U.S. Geological Survey, 2280 Woodale Drive, Mounds View, MN 55112, USA.
U.S. Geological Survey, 8551 Research Way, Middleton, WI 53562, USA.
Sci Total Environ. 2022 Jul 15;830:154618. doi: 10.1016/j.scitotenv.2022.154618. Epub 2022 Mar 18.
Widespread occurrence of emerging contaminants in Great Lakes tributaries led to the development and publication of a vulnerability index (VI) to assess the potential exposure of aquatic communities to chemicals of emerging concern (CEC) in the Great Lakes basin. The robust nature of the VI was tested to evaluate the underlying statistical model and expand the spatial domain of the index. Data collected at 131 new sampling sites (Test 1) and published data from independent studies (Test 2) were used to test the model predictions. Test 1 water and sediment samples were analyzed for the same classes of CEC chemicals and compared to the predictions for the original VI. Concentrations and numbers of unique CECs detected in water and sediment samples were similar between the original data and the two test datasets, although CECs tended to have higher detection frequencies in the original dataset compared to the Test 1 and Test 2 datasets. For example, 69 CECs were detected in ≥30% of water samples in the original dataset compared with 17 CECs in the Test 1 data and 59 in the Test 2 data. Predicted vulnerability for test sites agreed with actual vulnerability 64% of the time for water and 71% of the time for sediment. Agreement percentage results were greater when individual sites were grouped by river, with 82% agreement between predictions and actual vulnerability for water and 78% agreement for sediment. For the entire dataset, the VI ranks correlated with an independent estimate of potential biological impact. Agreement percentage was the greatest for low or high vulnerability index values but highly variable for sites that are classified as having medium vulnerability. Despite the underlying variability, there is a significant correlation (R = 0.26; p < 0.01) between the VI ranking of tributaries and the independent ranking of potential negative biological impact.

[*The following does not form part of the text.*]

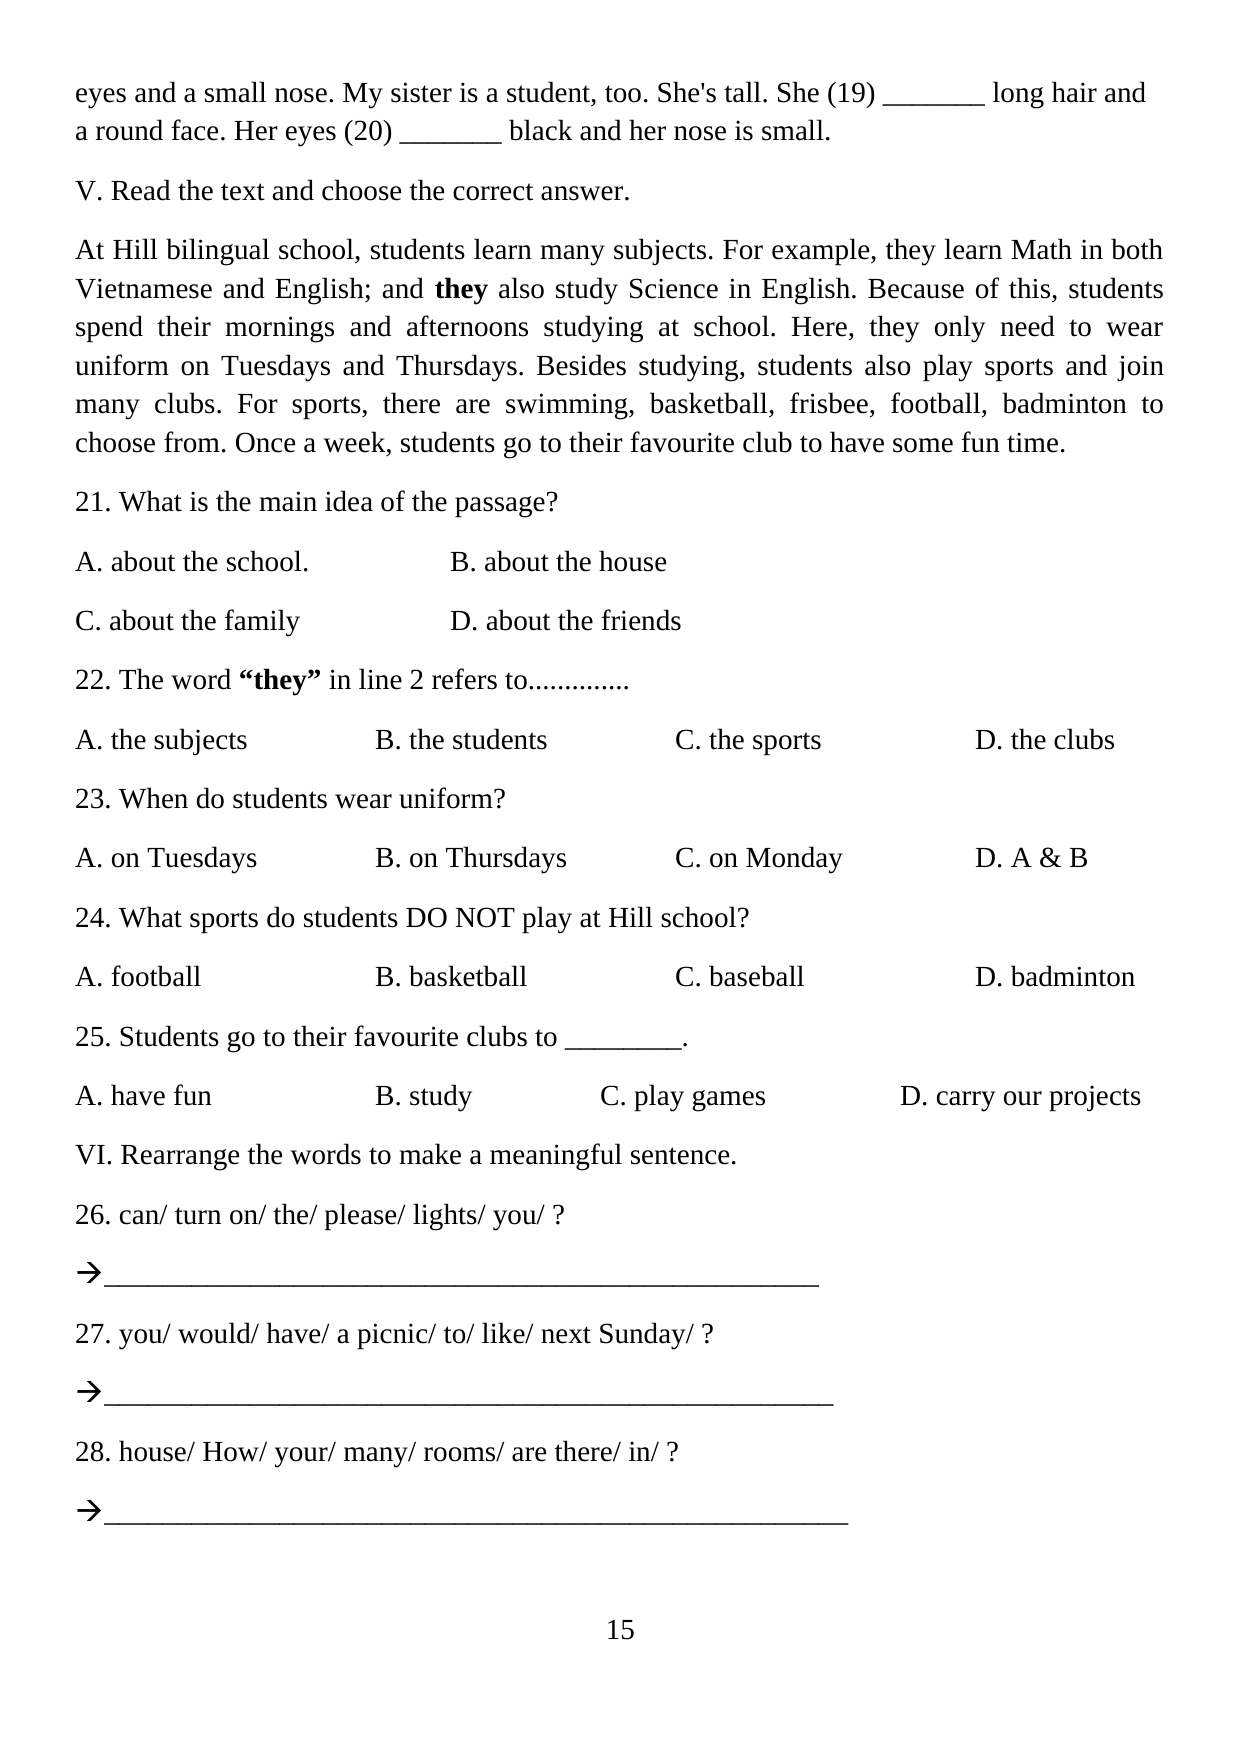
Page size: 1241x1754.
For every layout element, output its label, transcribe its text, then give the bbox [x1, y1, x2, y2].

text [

在大湖支流中广泛存在的新兴污染物导致了脆弱性指数 (VI) 的开发和发表,以评估大湖流域水生群落接触新兴关注化学品 (CEC) 的潜在暴露情况。该 VI 的稳健性通过测试进行评估,以评估基础统计模型并扩展指数的空间域。使用在 131 个新采样点收集的数据(测试 1)和独立研究的已发表数据(测试 2)来测试模型预测。测试 1 的水和沉积物样品被分析了相同类别的 CEC 化学品,并与原始 VI 的预测进行了比较。原始数据和两个测试数据集之间的水和沉积物样品中检测到的 CEC 浓度和数量相似,尽管与原始数据集相比,CEC 在测试 1 和测试 2 数据集中的检测频率更高。例如,在原始数据集中有 69 种 CEC 在≥30%的水样中被检测到,而在测试 1 数据中只有 17 种,在测试 2 数据中只有 59 种。测试点的预测脆弱性有 64%的时间与水的实际脆弱性一致,有 71%的时间与沉积物的实际脆弱性一致。当按河流对个别站点进行分组时,结果的一致性百分比更高,水的预测与实际脆弱性之间有 82%的一致性,沉积物的预测与实际脆弱性之间有 78%的一致性。对于整个数据集,VI 排名与潜在生物影响的独立估计相关。对于低或高脆弱性指数值,一致性百分比最高,但对于被归类为具有中等脆弱性的站点,一致性百分比变化很大。尽管存在潜在的可变性,但支流的 VI 排名与潜在负面生物影响的独立排名之间存在显著相关性(R = 0.26;p < 0.01)。